La mêlée, creuset de sol­i­dar­ité, com­plic­ité, sou­tien. « Si vous ne vous aimez pas dans la mêlée fer­mée, vous n’avancez pas… », note Garuet. Mais à con­sid­ér­er que se con­naitre soi-même se fait à tra­vers l’autre, note Scha­ef­fer, com­ment tra­vailler avec les dif­férences de cha­cun que ce soit dans une équipe ou dans la vie ? A Patrice Lag­is­quet de répon­dre : «Il faut chercher l’équilibre entre tous les pro­fils, le mariage entre le poten­tiel physique et le tem­péra­ment. Le dan­ger est d’aller chercher des pro­fils avec qui on va s’entendre alors qu’en réal­ité un cer­tain type de con­flit, d’opposition, peut faire avancer.»
Autre volet du ques­tion­nement, la passe. Mau­rice Prat dis­ait : «Si on  n’a  rien com­pris à la passe, on n’a rien com­pris au rug­by.» Tril­lo pro­longe l’aphorisme. «La passe devient un trait d’union afin de n’être plus qu’un. Ce bal­lon qui passe de main en main, ce bal­lon por­teur d’allégresse, de bon­té, d’amour de l’autre, finit par réu­nir les êtres au point de les con­fon­dre. C’est encore pour un instant la défaite de la soli­tude, de l’individualisme, de la bêtise.»
La nature de ce trait d’union, c’est aus­si d’après Jean Tril­lo le lien qui ne s’est pas effec­tué entre les deux rug­by, le mod­erne et le con­tem­po­rain, alors que pour l’ancien cap­i­taine du XV de France, ils ne sont pas néces­saire­ment incom­pat­i­bles.

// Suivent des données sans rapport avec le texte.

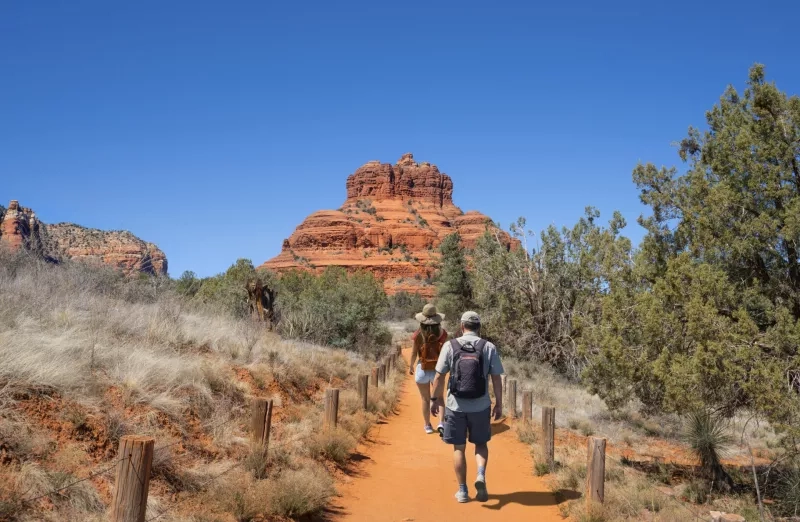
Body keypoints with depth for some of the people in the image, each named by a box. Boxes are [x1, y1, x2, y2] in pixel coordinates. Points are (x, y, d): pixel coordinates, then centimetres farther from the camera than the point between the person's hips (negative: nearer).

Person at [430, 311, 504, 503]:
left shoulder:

«Au rug­by, seul, on n’est rien», assur­ait Eric Champ. L’autre – mon coéquip­i­er – attend autant de moi que moi j’en attends de lui. Ceci engage donc une respon­s­abil­ité, pré­cise Christophe Scha­ef­fer. On peut penser, avec le philosophe Emmanuel Lév­inas, que «le moi, devant autrui, est infin­i­ment respon­s­able». Je n’ai pas le choix : je dois répon­dre présent, mal­gré moi, assure Scha­ef­fer, avant de con­clure : «Cette respon­s­abil­ité, quelle est-elle vrai­ment ? Un altru­isme, qui peut être décrit comme l’ouverture du moi au prof­it d’autrui ? Cette respon­s­abil­ité, est-ce un devoir ? Com­ment la com­pren­dre à l’échelle d’une société, du vivre ensem­ble ?»

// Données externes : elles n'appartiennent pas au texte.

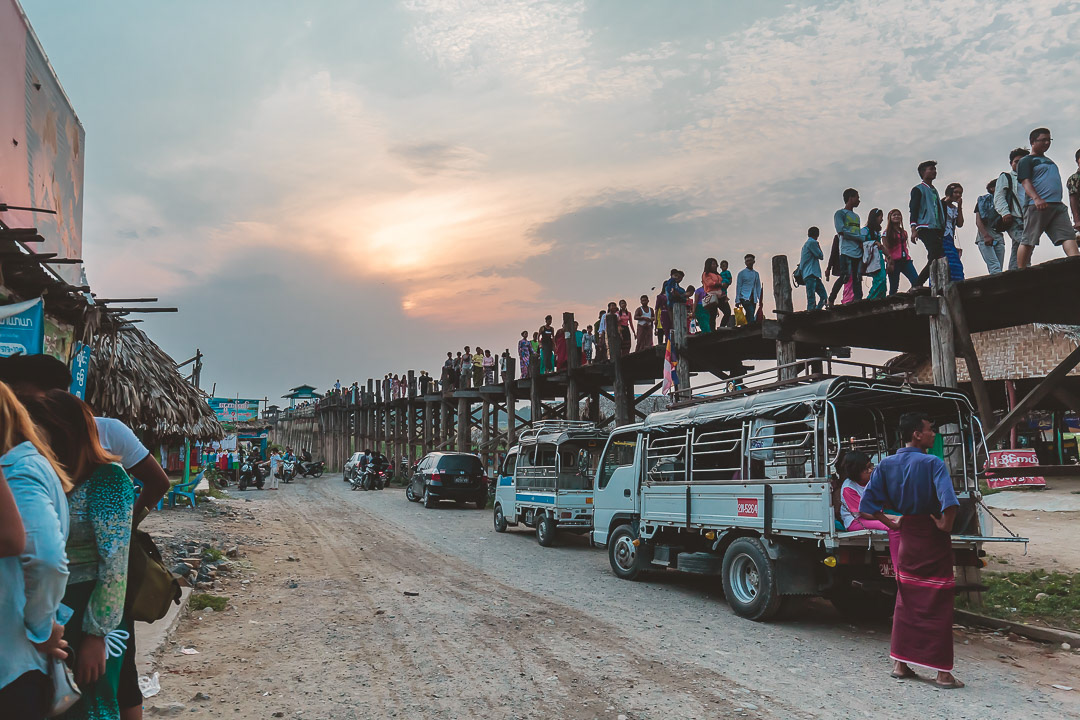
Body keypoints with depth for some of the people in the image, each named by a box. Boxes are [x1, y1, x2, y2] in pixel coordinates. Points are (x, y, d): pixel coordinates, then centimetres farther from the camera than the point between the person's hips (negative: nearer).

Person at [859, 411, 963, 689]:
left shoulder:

En guise d’épilogue, mais plus cer­taine­ment d’ouverture à la deux­ième édi­tion de cette table ovale, Christophe Scha­ef­fer nous livre cette anec­dote. «A la fin, une dame dans la salle a dit : Je ne con­nais­sais pas le rug­by. Non seule­ment, j’ai appris à le con­naître mais à l’aimer. Je ne savais pas à quel point c’était de la philoso­phie… » Des mots sur nos maux.